When things get bad (several days in a row with little/no sleep), I try to help him with either comfort, space, recommendations, etc but nothing I do helps. In fact, it usually causing more stress and arguments between us because I feel like I am being shut down when I am trying to help. I understand that it is hard to be receptive to things on little/no sleep, especially if you have tried them all, but it is very frustrating and making me feel hopeless too. Like there is nothing I or anyone else can do, so we are just stuck in this horrible place until he gets a night of sleep. Then the cycle continues.

For those who are either experiencing insomnia/has experienced insomnia/supporting someone with chronic insomnia, what has helped or offered the most comfort and support? Open to anything, thank you so much for your help <3
 
Had he tried meds specifically made for sleeping like melatonin?

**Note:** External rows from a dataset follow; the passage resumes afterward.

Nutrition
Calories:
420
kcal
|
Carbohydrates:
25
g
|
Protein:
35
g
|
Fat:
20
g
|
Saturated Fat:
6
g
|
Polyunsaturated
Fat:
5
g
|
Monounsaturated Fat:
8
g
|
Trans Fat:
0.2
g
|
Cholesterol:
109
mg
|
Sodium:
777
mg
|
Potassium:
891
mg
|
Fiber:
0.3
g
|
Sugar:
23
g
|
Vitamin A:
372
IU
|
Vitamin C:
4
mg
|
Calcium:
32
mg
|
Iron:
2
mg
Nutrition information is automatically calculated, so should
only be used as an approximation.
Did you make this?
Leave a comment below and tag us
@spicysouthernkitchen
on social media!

I think there are certain sprays that might help such as lavender but then again with PTSD it doesn't really work if you have to literally be on guard ...

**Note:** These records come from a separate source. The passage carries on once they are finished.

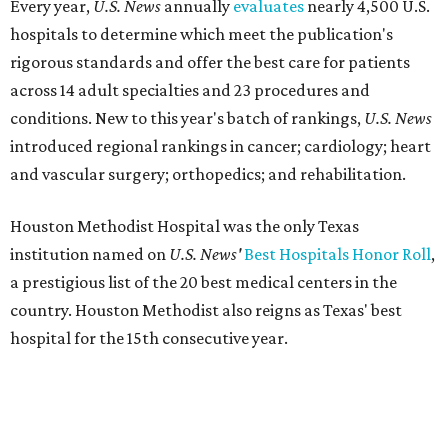
Every year,
U.S. News
annually
evaluates
nearly 4,500 U.S.
hospitals to determine which meet the publication's
rigorous standards and offer the best care for patients
across 14 adult specialties and 23 procedures and
conditions. New to this year's batch of rankings,
U.S. News
introduced regional rankings in cancer; cardiology; heart
and vascular surgery; orthopedics; and rehabilitation.
Houston Methodist Hospital was the only Texas
institution named on
U.S. News'
Best Hospitals Honor Roll
,
a prestigious list of the 20 best medical centers in the
country. Houston Methodist also reigns as Texas' best
hospital for the 15th consecutive year.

For me, I need to have the bedroom door locked from the inside to calm down even if logically people are not going to intrude but still can feel that way, on worse days I wear actual outside clothes and not pajamas cause they make me feel venerable. Yeah it's kinda ridiculous but does the job.
 
hello again wifey. i'm still a sufferer and still stuck on the same refrain as i was in the last post. my hubby helps me best when he helps himself and lets me trust my therapy network. he helps me best as a fit, well focused spouse who believes in me at least as much as he believes in himself and random strangers on the digital highway. the trust that i can and will work ^it^ out helps me far, far more than all the rhetoric on the internet.

toward the goal of helping yourself, free-sharing in spaces such as this one can help considerable. your pain and confusion counts for at least as much as your identified patient. keep venting. your answers are in there. listening. . .
 
For those who are either experiencing insomnia/has experienced insomnia/supporting someone with chronic insomnia, what has helped or offered the most comfort and support? Open to anything, thank you so much for your help <3
For me personally, there's really nothing another person can do to help me with it or even make me feel supported or comforted.

Honestly though, I do get annoyed when others try to give me tips and advice because it comes off(to me) as patronozing. Of course I have tried everything I have heard, seen or read to try and help myself, I don't need anyone else trying to tell me what to do.

I don't even call it insomnia, I just call it my weird sleeping pattern. It sucks but it's something I have been going through since I was a young child and has become my normal. Fortunately(or unfirtunately) my bf also has a weird sleeping pattern and I just leave him be and let him deal with it in his own way. He understands exactly what it's like and what I go through.

I know it can be frustrating though and I am sorry you're dealing with your husband going through it.